For hypersensitive response (HR) assays, transiently infiltrated N. benthamiana leaves were challenged with Xanthomonas citri subsp. citri, a non-host pathogen. X. citri cultures were grown overnight at 28 °C on Dextrose Nutrient Agar (NAD), then transferred to 10 mM MgCl₂ and agitated for at least 2 h to disrupt biofilm and increase cell suspension homogeneity. The culture was washed twice (7000 rpm, 3 min) and adjusted to OD₆₀₀ = 0.218. For co-infiltration, A. tumefaciens GV3101 (OD₆₀₀ = 0.6) and Xcc (OD₆₀₀ = 0.109) were mixed in equal volumes and infiltrated into N. benthamiana leaves as described above. The HR response was scored 6–717 dpi using an HR index assigned to each of the six leaf positions and normalized per plant [53].

4.7. In Silico Protein Structure Prediction and Subcellular Targeting

Tertiary structures of PtGASA6, PtGASA8, and PtGASA10 were predicted using AlphaFold2 [54] implemented in ColabFold (v1.5.5) [31,32]. Models were visualized with NGL Viewer [33].

Prediction of transmembrane domains was performed using DeepTMHMM [55], and signal peptide structure was compared with Solanum tuberosum GASA orthologs (StSN1, StSN2, StSN3) for which subcellular localization is experimentally validated by confocal microscopy, except for StSN2 [1,10].

5. Conclusions

This study provides a comprehensive pan-genomic characterization of the SNAKIN/GASA gene family in citrus rootstock species, identifying 67 novel genomic variants grouped into three conserved subfamilies. Expression profiling revealed tissue-specific patterns, with higher transcript abundance in juvenile and floral tissues of tolerant rootstocks.
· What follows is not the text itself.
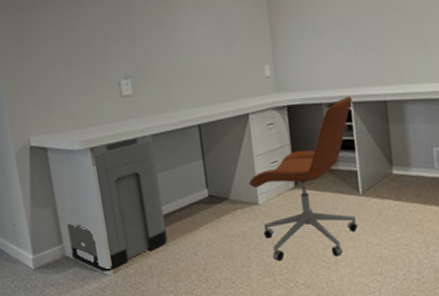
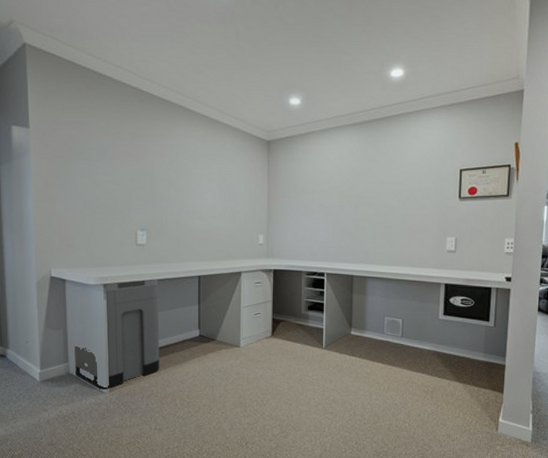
office chair: present [248,96,358,261] -> none [234,268,326,396]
Functional assays demonstrated that transient overexpression of PtGASA6 and PtGASA10 in Nicotiana benthamiana significantly reduced disease progression caused by Pseudomonas syringae pv. tabaci and enhanced hypersensitive response against Xanthomonas citri, whereas PtGASA8 showed no consistent effect. Structural predictions indicated conserved helix-turn-helix motifs and differential subcellular targeting, suggesting distinct antimicrobial mechanisms among subfamilies. Collectively, these findings highlight PtGASA6 and PtGASA10 as promising candidates for potential breeding and biotechnological strategies aimed at improving broad-spectrum bacterial disease resistance in citrus. Future work should validate these genes in cultivars, explore dose-dependent responses, and assess genome editing approaches to optimize their expression and functional efficiency.